**EXERCISE BRIEF**
Rewrite the items below starting at the line containing "Jan 12, 2023" and ending at the line containing "return to t", replacing "category" with "division" and changing nothing else. Omit the pictures from your answer.

____ AVAILABLE RECORDS

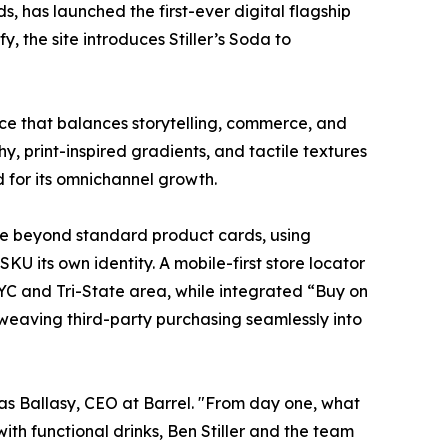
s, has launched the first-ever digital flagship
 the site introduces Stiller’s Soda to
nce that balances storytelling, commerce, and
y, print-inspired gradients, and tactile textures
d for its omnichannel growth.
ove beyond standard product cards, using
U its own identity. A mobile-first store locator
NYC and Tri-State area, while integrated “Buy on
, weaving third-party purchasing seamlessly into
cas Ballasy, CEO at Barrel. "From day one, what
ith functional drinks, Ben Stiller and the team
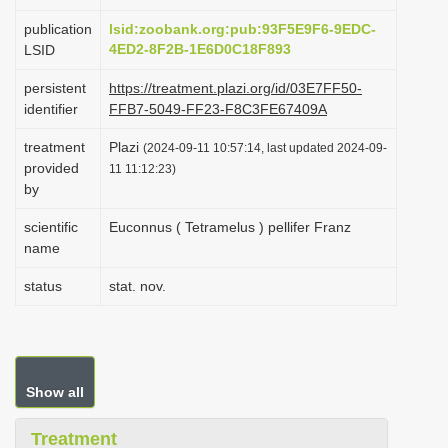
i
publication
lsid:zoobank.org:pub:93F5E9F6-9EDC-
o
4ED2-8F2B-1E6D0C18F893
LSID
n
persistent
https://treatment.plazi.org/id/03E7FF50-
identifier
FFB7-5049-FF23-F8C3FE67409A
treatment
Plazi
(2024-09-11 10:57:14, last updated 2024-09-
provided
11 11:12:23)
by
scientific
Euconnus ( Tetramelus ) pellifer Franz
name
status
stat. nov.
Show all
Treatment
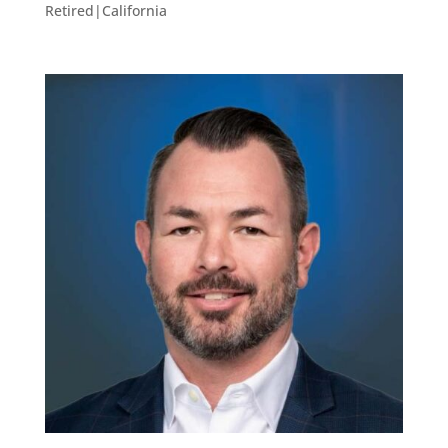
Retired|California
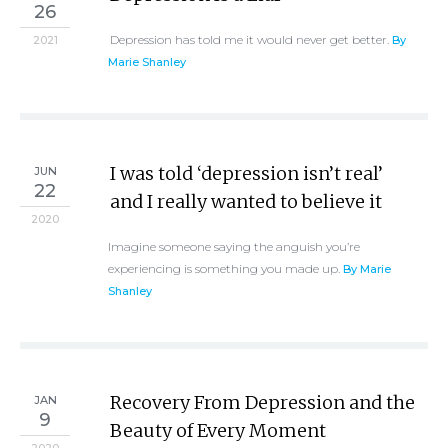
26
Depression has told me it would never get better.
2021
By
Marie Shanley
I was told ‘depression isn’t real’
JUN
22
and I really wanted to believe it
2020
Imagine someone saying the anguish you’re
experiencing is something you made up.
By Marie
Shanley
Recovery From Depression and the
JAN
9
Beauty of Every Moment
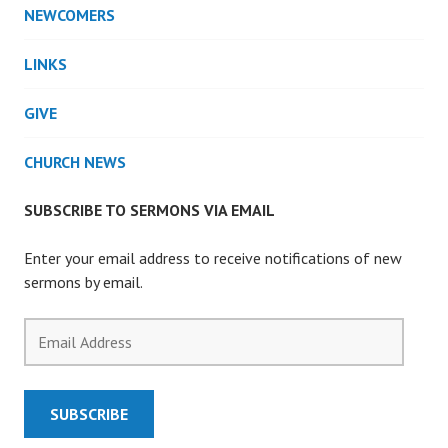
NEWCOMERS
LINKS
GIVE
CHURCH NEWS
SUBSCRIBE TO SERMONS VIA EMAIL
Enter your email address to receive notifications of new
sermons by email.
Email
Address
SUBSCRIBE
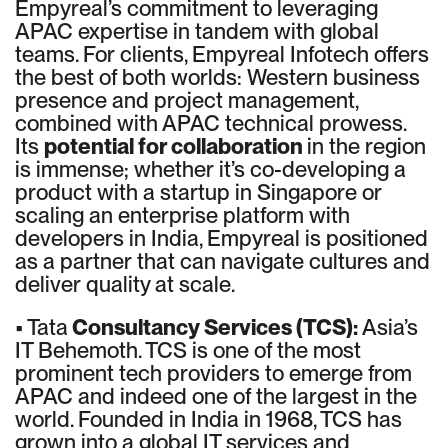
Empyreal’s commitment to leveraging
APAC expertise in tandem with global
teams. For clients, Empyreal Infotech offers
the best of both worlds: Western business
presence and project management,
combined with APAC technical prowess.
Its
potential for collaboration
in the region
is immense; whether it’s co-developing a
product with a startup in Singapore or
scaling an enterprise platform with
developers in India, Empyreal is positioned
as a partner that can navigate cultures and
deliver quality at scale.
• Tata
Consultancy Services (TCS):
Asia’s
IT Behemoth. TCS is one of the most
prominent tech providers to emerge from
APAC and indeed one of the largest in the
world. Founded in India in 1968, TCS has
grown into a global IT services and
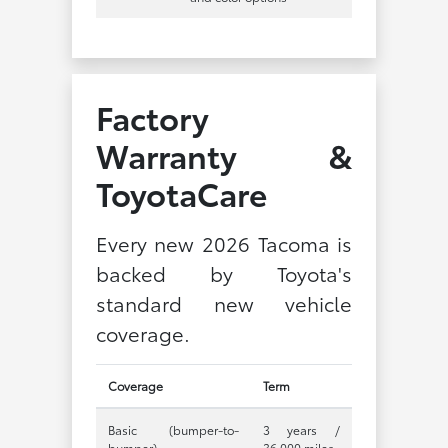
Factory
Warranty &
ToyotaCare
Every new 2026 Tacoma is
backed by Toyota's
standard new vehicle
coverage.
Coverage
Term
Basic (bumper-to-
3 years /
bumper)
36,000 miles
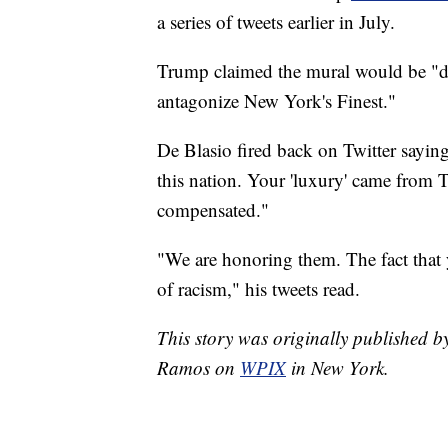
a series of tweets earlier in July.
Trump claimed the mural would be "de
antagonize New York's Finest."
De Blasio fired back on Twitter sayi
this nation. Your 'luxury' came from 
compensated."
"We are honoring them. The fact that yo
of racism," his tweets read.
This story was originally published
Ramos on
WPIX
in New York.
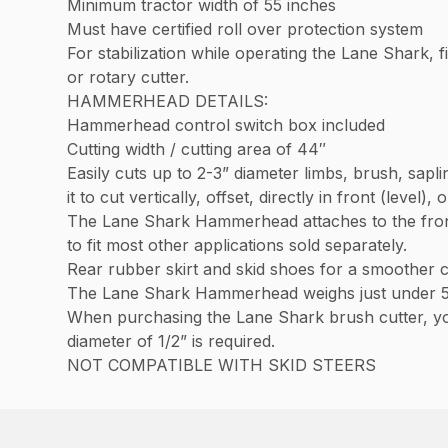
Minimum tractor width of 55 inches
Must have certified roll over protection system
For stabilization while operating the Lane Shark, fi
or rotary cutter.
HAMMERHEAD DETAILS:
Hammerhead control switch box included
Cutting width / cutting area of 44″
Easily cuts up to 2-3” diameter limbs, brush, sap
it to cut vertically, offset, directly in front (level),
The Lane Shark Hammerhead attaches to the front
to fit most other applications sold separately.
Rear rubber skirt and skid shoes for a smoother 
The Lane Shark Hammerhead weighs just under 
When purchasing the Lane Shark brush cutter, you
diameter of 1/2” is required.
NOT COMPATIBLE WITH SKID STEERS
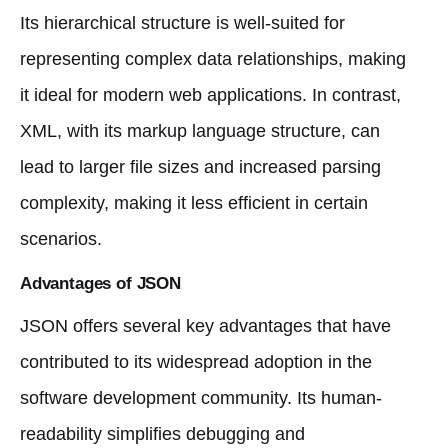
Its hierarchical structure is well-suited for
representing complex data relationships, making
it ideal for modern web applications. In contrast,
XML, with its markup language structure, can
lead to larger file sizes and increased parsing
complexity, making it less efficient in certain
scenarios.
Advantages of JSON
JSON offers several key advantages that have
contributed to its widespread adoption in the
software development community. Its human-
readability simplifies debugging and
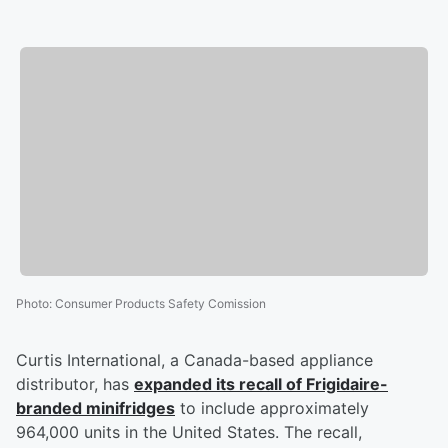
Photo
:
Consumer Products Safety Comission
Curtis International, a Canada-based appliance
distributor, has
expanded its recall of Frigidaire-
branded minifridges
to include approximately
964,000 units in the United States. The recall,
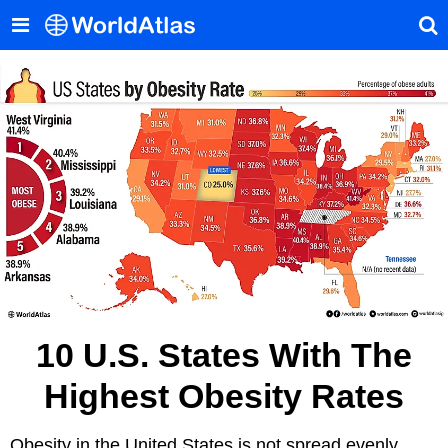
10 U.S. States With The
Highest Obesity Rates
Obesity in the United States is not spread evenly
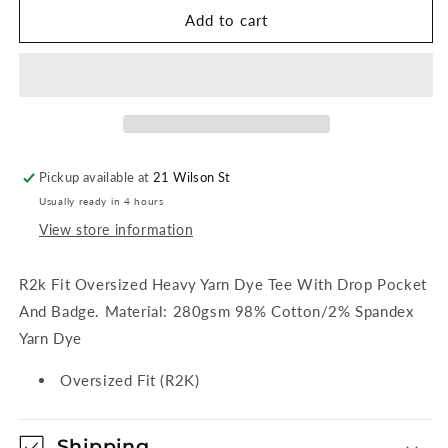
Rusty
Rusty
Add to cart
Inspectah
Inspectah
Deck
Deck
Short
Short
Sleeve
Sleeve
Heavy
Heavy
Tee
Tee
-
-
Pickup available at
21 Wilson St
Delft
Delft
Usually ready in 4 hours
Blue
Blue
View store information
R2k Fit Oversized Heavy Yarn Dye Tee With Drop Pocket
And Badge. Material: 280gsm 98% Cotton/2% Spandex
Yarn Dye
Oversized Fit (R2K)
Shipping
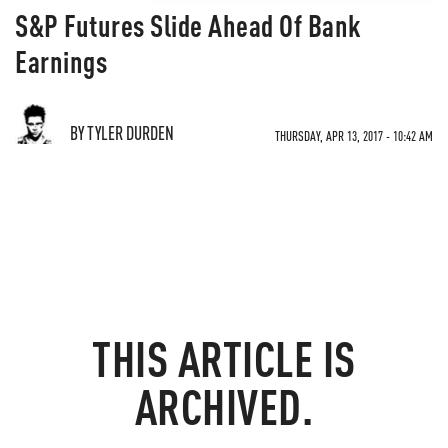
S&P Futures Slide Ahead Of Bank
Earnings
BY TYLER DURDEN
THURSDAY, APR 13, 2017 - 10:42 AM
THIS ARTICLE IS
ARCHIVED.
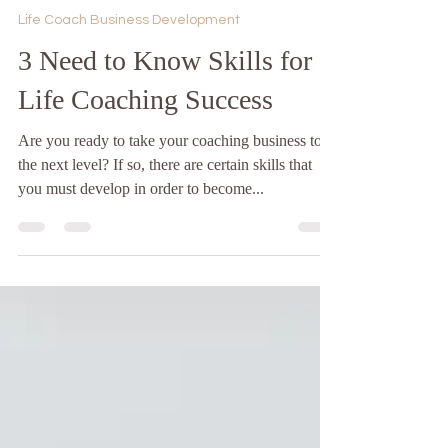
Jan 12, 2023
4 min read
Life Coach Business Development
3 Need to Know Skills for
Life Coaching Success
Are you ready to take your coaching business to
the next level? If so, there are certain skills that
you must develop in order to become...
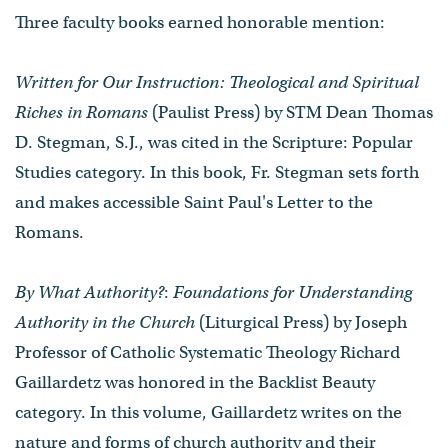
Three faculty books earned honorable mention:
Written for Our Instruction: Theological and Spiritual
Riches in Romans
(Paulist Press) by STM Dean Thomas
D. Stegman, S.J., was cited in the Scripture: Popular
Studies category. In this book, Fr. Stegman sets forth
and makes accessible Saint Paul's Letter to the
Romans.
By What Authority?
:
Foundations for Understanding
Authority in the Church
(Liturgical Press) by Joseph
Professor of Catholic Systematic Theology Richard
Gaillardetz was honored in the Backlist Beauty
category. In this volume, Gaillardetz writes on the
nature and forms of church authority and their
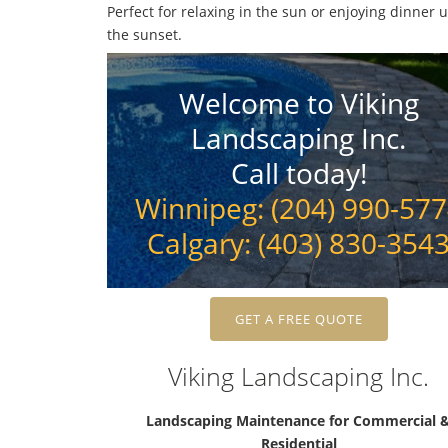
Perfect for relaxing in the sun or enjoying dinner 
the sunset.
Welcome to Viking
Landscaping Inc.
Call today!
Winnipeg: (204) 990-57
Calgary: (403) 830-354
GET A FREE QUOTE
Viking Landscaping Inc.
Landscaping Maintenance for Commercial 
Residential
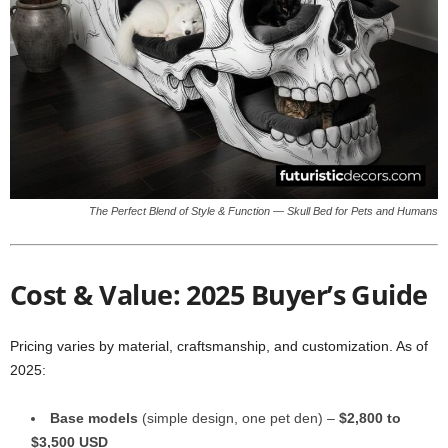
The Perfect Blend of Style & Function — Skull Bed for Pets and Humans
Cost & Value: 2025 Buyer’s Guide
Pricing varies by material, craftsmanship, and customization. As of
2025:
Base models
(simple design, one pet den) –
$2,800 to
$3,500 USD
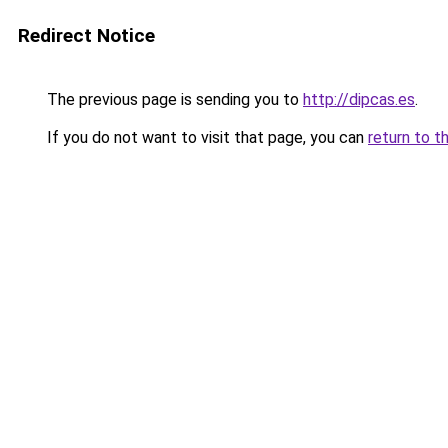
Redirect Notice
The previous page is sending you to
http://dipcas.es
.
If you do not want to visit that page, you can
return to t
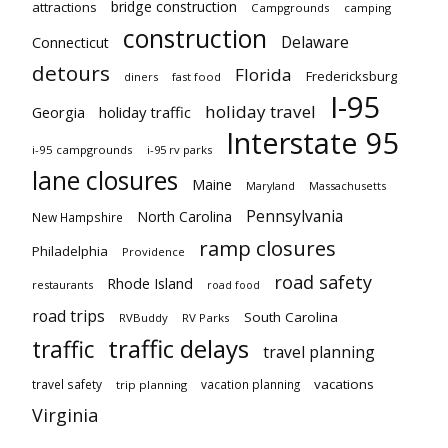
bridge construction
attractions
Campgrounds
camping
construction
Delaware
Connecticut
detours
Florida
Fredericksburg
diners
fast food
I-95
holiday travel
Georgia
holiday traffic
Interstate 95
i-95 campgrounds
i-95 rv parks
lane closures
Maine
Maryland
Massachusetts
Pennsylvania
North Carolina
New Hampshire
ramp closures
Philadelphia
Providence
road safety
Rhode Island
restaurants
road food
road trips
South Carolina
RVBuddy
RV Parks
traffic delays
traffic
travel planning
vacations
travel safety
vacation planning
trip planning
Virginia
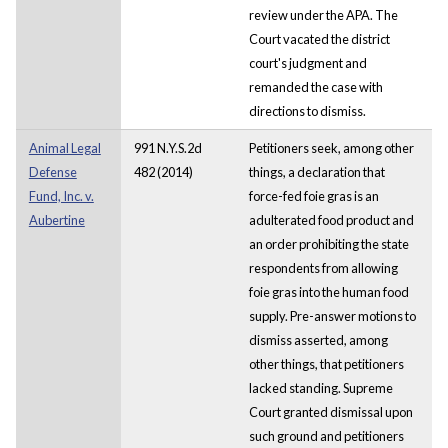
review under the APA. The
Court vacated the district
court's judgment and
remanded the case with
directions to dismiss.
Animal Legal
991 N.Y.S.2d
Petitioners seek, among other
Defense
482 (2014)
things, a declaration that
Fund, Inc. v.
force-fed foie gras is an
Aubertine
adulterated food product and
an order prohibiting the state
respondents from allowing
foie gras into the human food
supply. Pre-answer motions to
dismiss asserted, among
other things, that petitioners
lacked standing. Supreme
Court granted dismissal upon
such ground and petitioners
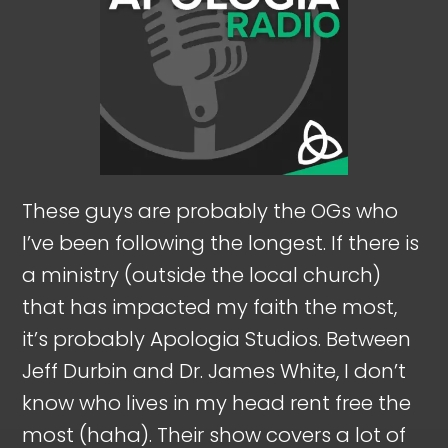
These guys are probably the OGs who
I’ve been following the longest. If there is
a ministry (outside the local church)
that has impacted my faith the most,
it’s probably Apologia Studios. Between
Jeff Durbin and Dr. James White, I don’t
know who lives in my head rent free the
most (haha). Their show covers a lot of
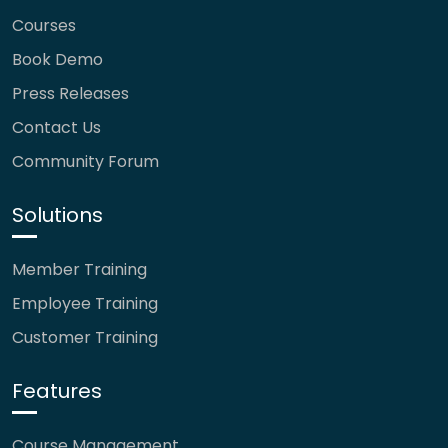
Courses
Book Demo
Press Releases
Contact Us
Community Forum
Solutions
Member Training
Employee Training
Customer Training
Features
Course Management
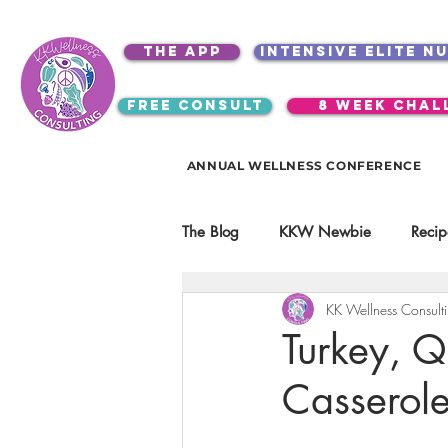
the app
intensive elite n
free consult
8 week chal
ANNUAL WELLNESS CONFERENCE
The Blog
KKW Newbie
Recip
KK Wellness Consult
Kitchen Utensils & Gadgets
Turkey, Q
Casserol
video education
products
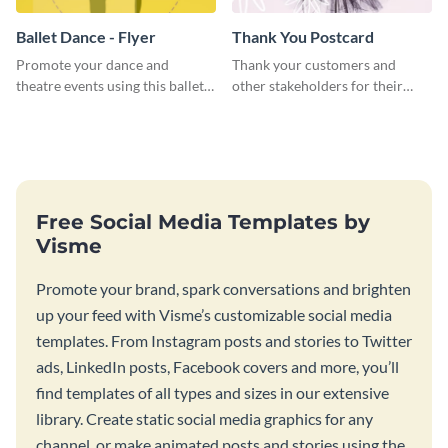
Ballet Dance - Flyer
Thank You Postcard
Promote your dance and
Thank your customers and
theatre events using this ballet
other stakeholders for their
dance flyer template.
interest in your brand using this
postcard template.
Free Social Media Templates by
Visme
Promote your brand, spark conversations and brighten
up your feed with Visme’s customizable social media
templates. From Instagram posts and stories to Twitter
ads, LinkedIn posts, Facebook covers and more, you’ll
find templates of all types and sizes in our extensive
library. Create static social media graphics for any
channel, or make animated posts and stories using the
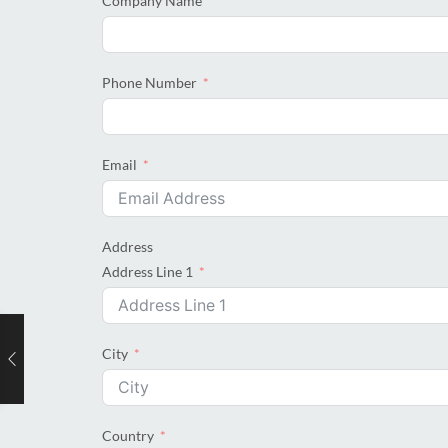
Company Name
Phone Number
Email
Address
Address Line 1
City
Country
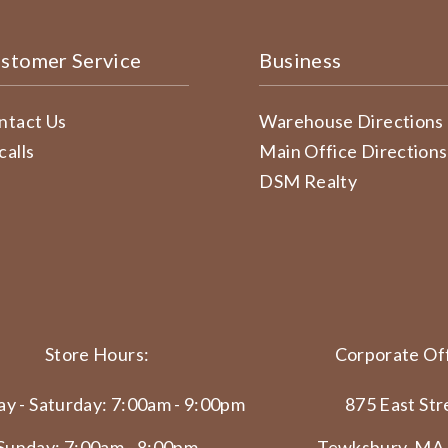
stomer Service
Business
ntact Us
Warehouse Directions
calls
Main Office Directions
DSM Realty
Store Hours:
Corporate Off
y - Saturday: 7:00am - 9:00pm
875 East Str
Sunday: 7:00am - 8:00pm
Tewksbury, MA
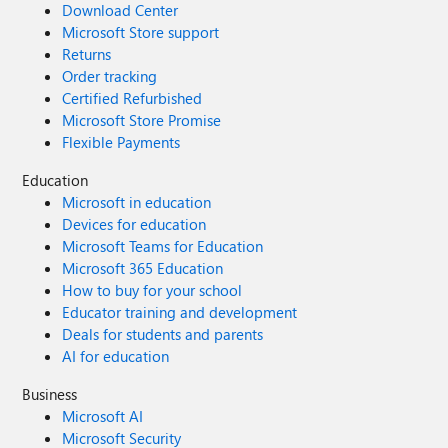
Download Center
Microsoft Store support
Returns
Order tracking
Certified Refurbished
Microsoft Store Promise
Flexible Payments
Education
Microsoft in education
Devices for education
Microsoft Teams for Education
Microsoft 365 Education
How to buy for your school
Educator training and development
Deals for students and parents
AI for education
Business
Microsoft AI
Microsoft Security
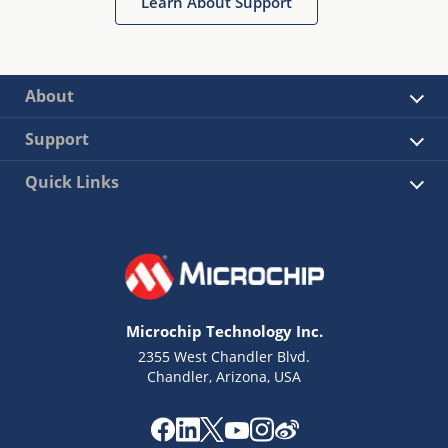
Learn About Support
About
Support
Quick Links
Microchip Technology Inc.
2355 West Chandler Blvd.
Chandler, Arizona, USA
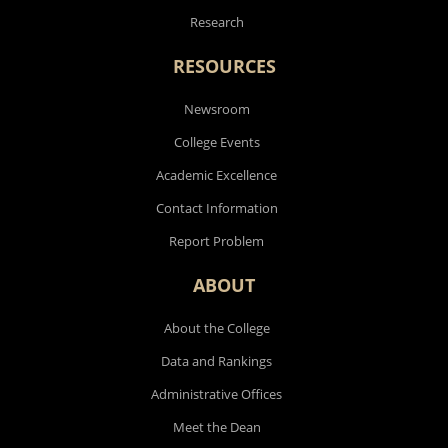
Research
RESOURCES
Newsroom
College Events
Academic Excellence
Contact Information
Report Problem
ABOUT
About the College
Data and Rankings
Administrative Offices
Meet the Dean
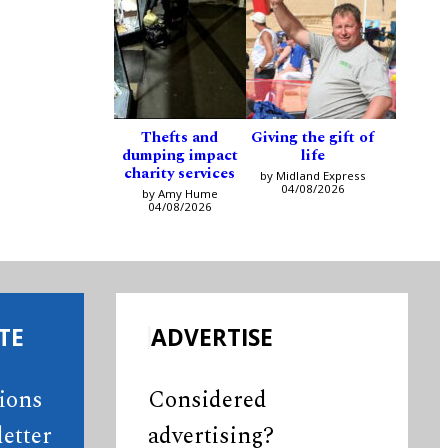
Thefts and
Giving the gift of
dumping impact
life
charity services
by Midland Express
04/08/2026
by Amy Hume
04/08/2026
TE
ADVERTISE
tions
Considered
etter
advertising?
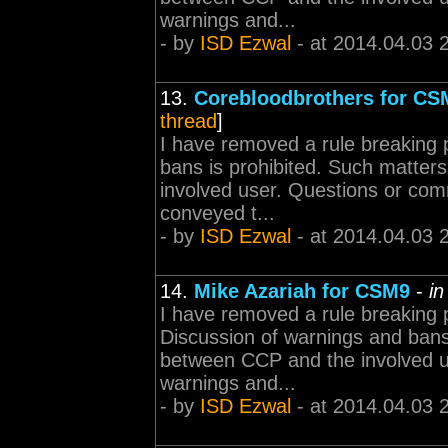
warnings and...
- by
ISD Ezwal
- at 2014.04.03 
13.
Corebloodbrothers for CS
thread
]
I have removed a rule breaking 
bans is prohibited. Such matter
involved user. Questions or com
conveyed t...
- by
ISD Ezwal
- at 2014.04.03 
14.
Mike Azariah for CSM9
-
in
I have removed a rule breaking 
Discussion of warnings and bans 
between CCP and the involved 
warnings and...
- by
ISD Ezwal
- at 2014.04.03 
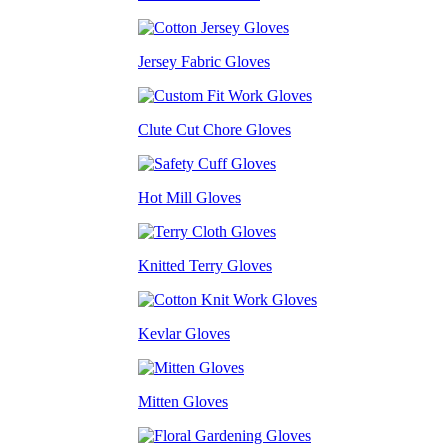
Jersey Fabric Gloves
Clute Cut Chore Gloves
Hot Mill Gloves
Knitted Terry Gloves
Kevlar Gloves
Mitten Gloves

________

**EXERCISE RESULT**
Jan 12, 2023
4 min read
Life Coach Business Development
3 Need to Know Skills for
Life Coaching Success
Are you ready to take your coaching business to
the next level? If so, there are certain skills that
you must develop in order to become...
Three faculty books earned honorable mention:
Written for Our Instruction: Theological and Spiritual
Riches in Romans
(Paulist Press) by STM Dean Thomas
D. Stegman, S.J., was cited in the Scripture: Popular
Studies division. In this book, Fr. Stegman sets forth
and makes accessible Saint Paul's Letter to the
Romans.
By What Authority?
:
Foundations for Understanding
Authority in the Church
(Liturgical Press) by Joseph
Professor of Catholic Systematic Theology Richard
Gaillardetz was honored in the Backlist Beauty
division. In this volume, Gaillardetz writes on the
nature and forms of church authority and their
Perfect for relaxing in the sun or enjoying dinner 
the sunset.
Welcome to Viking
Landscaping Inc.
Call today!
Winnipeg: (204) 990-57
Calgary: (403) 830-354
GET A FREE QUOTE
Viking Landscaping Inc.
Landscaping Maintenance for Commercial 
Residential
The Perfect Blend of Style & Function — Skull Bed for Pets and Humans
Cost & Value: 2025 Buyer’s Guide
Pricing varies by material, craftsmanship, and customization. As of
2025:
Base models
(simple design, one pet den) –
$2,800 to
$3,500 USD
Redirect Notice
The previous page is sending you to
http://dipcas.es
.
If you do not want to visit that page, you can
return to t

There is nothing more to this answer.